The Banana Pi BPI-P2 Zero
The new Banana Pi BPI-P2 Zero is very similar to Banana Pi’s original BPI Zero board, which—perhaps unsurprisingly considering the name—shares a form factor with the Raspberry Pi Zero. However, the newer P2-Zero departs from that Zero’s form factor in order to provide some extra capabilities.
The larger footprint of the new board, 65×52.5 mm compared to the Zero’s 60×30 mm, has let Banana Pi squeeze in an extra 8GB of eMMC flash on the board. Yet the rather obvious, and much more important, addition is the 100MB Ethernet interface.
The inclusion of Ethernet on the board has also allowed them to add Power-over-Ethernet (PoE) support, much like the new Raspberry Pi 3 Model B+ which also has an PoE HAT available.

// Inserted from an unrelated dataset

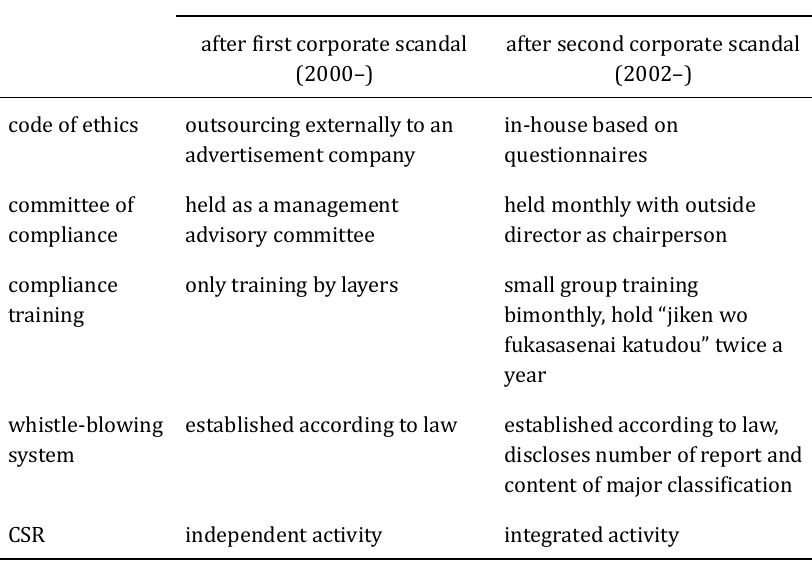
Table 2. Change of X’s compliance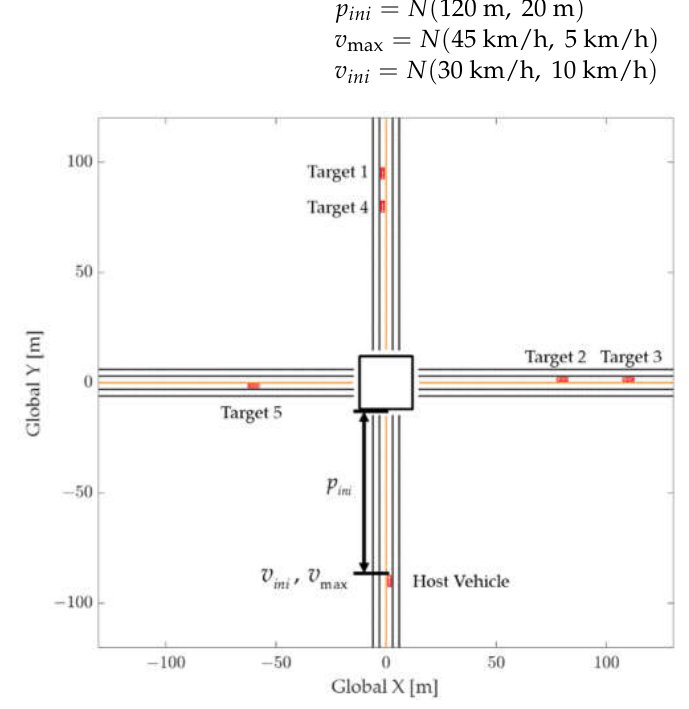
Figure 8. Multitarget intersection scenario.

However, other than these changes, the hardware on the board remains the same from the previous iterations. Based around the same Allwinner H2+ processor, a quad-core ARM Cortex-A7 with 512MB DDR 3 SDRAM, it offers mini HDMI and both Wi-Fi and Bluetooth support, as well as the important 40-pin GPIO Raspberry Pi compatible header.
The Banana Pi BPI-R64
The new Banana Pi BPI-R64 is a very different sort of beast indeed, and is intended as a router development board. It can run on a variety of open source operating systems, including OpenWrt. It has 4 Gigabit LAN ports, along with a single Gigabit WAN port, and Wi-Fi access point functionality.
This is not a hobby board, and the closest board in their current lineup is probably the BPI R2, which like the new board uses a MediaTek processor.
The new BPI-R64 has been built around a MediaTek 64 bit dual-core ARM Cortex-A53 processor. The board features 1G DDR3 SDRAM and 8GB of eMMC flash, alongside mini PCIE, SATA, a micro SD Card slot, USB 3.0, 5×1GB Ethernet ports, and of course PoE support.
Availability
Hopefully the arrival of the new BPI-P2 Zero won’t lead to the original BPI Zero board being discontinued. While at $20 it’s a lot more expensive than a “real” Raspberry Pi Zero, it was sort of useful to have it around with the same form factor as the Raspberry Pi.
Right now there’s no pricing or shipping information for the new Banana Pi BPI-P2 Zero and BPI-R64 boards. But given past experience, I’d expect them to appear on AliExpress within the next few months as SinoVoIP have a history of announcing hardware well in advance of shipping.